╭─ Given records

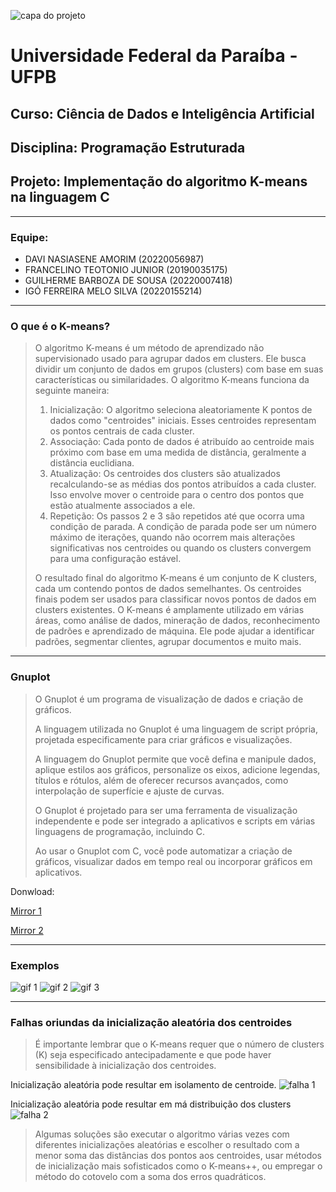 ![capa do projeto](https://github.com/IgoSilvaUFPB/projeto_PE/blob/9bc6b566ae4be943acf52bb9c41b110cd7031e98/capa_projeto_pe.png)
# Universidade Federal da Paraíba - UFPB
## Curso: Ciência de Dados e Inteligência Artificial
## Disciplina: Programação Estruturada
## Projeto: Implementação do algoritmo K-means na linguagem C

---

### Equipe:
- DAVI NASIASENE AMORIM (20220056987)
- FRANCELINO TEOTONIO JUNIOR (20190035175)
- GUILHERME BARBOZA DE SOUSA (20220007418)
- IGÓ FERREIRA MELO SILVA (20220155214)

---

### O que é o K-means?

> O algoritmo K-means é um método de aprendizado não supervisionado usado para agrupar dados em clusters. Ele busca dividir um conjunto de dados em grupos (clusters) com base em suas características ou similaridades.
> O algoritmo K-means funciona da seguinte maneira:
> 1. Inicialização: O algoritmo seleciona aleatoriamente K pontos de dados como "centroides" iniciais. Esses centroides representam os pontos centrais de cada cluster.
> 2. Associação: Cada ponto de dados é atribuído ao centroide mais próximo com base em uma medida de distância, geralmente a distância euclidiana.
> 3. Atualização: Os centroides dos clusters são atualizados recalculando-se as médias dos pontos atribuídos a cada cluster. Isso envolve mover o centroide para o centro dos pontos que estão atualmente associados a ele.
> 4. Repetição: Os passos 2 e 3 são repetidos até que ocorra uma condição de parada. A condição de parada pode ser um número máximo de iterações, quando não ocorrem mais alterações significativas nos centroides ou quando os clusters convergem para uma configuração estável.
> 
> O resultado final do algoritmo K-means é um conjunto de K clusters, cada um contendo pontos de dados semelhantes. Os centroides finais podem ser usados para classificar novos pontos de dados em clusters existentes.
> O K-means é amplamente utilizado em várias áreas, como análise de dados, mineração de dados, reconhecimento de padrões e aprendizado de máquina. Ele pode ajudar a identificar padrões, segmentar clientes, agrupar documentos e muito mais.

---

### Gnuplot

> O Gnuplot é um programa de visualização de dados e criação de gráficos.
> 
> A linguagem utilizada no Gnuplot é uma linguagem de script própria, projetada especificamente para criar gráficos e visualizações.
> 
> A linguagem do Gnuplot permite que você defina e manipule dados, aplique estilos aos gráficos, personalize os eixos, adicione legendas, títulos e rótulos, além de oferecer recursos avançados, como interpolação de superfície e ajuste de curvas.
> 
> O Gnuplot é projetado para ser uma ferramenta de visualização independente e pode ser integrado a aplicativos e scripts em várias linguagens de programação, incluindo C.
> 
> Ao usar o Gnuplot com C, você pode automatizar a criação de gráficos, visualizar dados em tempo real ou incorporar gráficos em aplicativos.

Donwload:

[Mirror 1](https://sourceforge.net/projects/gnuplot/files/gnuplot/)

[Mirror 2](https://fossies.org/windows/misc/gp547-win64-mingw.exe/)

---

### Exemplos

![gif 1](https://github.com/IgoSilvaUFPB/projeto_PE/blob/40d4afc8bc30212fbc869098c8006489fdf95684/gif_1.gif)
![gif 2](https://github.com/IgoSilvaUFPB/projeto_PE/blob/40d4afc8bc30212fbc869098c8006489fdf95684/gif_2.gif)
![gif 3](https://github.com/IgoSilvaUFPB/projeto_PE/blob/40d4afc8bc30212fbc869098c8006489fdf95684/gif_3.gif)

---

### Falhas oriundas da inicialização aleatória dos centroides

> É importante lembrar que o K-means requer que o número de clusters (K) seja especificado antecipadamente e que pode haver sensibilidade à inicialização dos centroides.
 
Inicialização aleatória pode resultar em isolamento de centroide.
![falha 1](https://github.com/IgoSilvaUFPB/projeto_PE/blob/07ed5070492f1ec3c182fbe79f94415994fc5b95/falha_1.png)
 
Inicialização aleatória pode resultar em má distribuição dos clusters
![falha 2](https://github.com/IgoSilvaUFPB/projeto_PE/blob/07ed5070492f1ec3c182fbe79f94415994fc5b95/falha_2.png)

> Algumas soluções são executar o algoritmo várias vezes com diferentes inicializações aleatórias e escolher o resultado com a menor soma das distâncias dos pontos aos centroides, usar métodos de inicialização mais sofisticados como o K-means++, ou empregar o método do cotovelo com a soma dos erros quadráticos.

╰─
╭─ Given records

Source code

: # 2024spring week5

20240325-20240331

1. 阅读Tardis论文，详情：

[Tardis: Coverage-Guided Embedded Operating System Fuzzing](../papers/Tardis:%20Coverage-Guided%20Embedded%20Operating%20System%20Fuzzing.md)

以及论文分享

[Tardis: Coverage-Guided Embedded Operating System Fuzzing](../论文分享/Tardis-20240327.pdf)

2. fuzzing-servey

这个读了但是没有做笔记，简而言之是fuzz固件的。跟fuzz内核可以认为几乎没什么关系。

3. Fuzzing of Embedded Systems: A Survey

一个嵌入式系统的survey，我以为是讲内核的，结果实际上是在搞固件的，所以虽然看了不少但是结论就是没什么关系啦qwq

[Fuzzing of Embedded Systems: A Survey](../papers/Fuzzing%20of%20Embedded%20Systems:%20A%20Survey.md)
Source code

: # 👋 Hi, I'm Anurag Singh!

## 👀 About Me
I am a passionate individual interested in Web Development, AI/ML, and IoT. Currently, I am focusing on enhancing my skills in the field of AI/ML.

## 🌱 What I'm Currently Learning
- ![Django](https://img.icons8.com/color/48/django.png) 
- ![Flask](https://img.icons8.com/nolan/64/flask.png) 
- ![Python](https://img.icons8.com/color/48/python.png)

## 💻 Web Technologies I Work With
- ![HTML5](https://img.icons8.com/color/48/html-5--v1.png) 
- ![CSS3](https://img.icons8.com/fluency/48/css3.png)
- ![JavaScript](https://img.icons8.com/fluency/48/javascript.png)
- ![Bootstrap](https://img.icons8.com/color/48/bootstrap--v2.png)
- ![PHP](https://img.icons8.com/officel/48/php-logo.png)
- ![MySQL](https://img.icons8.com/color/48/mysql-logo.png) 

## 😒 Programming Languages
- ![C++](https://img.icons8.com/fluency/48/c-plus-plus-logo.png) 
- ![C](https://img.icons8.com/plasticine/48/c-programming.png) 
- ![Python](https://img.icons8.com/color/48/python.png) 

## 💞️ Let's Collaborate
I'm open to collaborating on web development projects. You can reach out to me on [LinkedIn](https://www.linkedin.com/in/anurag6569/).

╰─

Render every line of the material from the one containing "3. Fuzzing of Embedded Systems: A Survey" down to and including the one containing "I'm open to" as a numbered list, one line per item, leaving out blank lines.

1. 3. Fuzzing of Embedded Systems: A Survey
2. 一个嵌入式系统的survey，我以为是讲内核的，结果实际上是在搞固件的，所以虽然看了不少但是结论就是没什么关系啦qwq
3. [Fuzzing of Embedded Systems: A Survey](../papers/Fuzzing%20of%20Embedded%20Systems:%20A%20Survey.md)
4. Source code
5. : # 👋 Hi, I'm Anurag Singh!
6. ## 👀 About Me
7. I am a passionate individual interested in Web Development, AI/ML, and IoT. Currently, I am focusing on enhancing my skills in the field of AI/ML.
8. ## 🌱 What I'm Currently Learning
9. - ![Django](https://img.icons8.com/color/48/django.png) 
10. - ![Flask](https://img.icons8.com/nolan/64/flask.png) 
11. - ![Python](https://img.icons8.com/color/48/python.png)
12. ## 💻 Web Technologies I Work With
13. - ![HTML5](https://img.icons8.com/color/48/html-5--v1.png) 
14. - ![CSS3](https://img.icons8.com/fluency/48/css3.png)
15. - ![JavaScript](https://img.icons8.com/fluency/48/javascript.png)
16. - ![Bootstrap](https://img.icons8.com/color/48/bootstrap--v2.png)
17. - ![PHP](https://img.icons8.com/officel/48/php-logo.png)
18. - ![MySQL](https://img.icons8.com/color/48/mysql-logo.png) 
19. ## 😒 Programming Languages
20. - ![C++](https://img.icons8.com/fluency/48/c-plus-plus-logo.png) 
21. - ![C](https://img.icons8.com/plasticine/48/c-programming.png) 
22. - ![Python](https://img.icons8.com/color/48/python.png) 
23. ## 💞️ Let's Collaborate
24. I'm open to collaborating on web development projects. You can reach out to me on [LinkedIn](https://www.linkedin.com/in/anurag6569/).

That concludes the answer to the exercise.